Oscillation model for describing network dynamics caused by asymmetric node interaction

Abstract

This paper proposes an oscillation model for analyzing the dynamics of activity propagation across social media networks. In order to analyze such dynamics, we generally need to model asymmetric interactions between nodes. In matrix-based network models, asymmetric interaction is frequently modeled by a directed graph expressed as an asymmetric matrix. Unfortunately, the dynamics of an asymmetric matrix-based model is difficult to analyze. This paper, first of all, discusses a symmetric matrix-based model that can describe some types of link asymmetry, and then proposes an oscillation model on networks. Next, the proposed oscillation model is generalized to arbitrary link asymmetry.
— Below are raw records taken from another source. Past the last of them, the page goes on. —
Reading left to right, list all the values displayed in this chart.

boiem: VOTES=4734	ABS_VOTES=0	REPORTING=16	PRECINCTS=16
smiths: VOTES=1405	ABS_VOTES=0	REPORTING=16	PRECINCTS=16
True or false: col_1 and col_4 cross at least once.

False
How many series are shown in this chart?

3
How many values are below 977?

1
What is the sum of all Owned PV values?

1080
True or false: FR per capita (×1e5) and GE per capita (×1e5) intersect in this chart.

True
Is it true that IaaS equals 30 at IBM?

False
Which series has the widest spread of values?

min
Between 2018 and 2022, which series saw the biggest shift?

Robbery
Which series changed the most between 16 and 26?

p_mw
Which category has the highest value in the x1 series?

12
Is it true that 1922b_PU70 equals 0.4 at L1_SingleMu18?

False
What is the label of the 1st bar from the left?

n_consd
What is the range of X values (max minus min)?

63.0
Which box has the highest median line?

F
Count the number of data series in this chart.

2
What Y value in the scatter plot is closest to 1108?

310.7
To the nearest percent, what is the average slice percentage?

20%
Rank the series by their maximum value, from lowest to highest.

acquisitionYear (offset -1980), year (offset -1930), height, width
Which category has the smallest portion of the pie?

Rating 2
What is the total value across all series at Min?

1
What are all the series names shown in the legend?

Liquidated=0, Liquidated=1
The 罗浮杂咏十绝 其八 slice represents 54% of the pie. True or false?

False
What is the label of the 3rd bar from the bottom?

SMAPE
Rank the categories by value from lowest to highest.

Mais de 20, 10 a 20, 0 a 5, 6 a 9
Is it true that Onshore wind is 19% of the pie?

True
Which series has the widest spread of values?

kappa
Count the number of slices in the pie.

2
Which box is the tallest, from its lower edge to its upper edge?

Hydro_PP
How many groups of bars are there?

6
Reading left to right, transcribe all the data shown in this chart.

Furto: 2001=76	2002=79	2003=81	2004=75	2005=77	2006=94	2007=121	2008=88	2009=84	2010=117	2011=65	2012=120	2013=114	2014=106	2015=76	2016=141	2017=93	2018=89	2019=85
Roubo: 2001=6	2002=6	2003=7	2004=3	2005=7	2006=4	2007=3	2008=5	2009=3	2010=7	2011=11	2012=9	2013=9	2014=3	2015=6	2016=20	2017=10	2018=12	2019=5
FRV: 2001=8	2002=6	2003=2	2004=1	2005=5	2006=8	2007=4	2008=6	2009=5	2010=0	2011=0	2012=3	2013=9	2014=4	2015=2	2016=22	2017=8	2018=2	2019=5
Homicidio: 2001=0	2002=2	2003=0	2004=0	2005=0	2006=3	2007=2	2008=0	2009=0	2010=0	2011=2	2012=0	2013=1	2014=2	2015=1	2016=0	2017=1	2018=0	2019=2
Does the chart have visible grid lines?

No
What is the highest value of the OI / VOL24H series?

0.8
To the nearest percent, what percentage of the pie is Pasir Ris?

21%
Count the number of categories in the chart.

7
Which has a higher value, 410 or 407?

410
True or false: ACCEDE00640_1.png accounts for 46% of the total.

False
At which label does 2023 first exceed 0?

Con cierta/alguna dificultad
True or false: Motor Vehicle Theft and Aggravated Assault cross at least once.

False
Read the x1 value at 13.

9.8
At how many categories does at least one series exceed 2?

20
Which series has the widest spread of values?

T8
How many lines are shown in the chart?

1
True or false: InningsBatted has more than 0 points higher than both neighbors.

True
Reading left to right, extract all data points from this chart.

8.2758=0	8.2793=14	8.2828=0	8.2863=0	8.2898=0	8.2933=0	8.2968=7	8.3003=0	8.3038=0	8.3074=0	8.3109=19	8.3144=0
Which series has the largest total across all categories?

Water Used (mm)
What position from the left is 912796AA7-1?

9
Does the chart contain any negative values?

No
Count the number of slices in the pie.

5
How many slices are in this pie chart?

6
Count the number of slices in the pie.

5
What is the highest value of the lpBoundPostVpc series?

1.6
We describe the outlines of four important research topics derived from the proposed oscillation model. First, we show that the oscillation energy of each node gives a generalized notion of node centrality. Second, we introduce a framework that uses resonance to estimate the natural frequency of networks. Natural frequency is important information for recognizing network structure. Third, by generalizing the oscillation model on directed networks, we create a dynamical model that can describe flaming on social media networks. Finally, we show the fundamental equation of oscillation on networks, which provides an important breakthrough for generalizing the spectral graph theory applicable to directed graphs.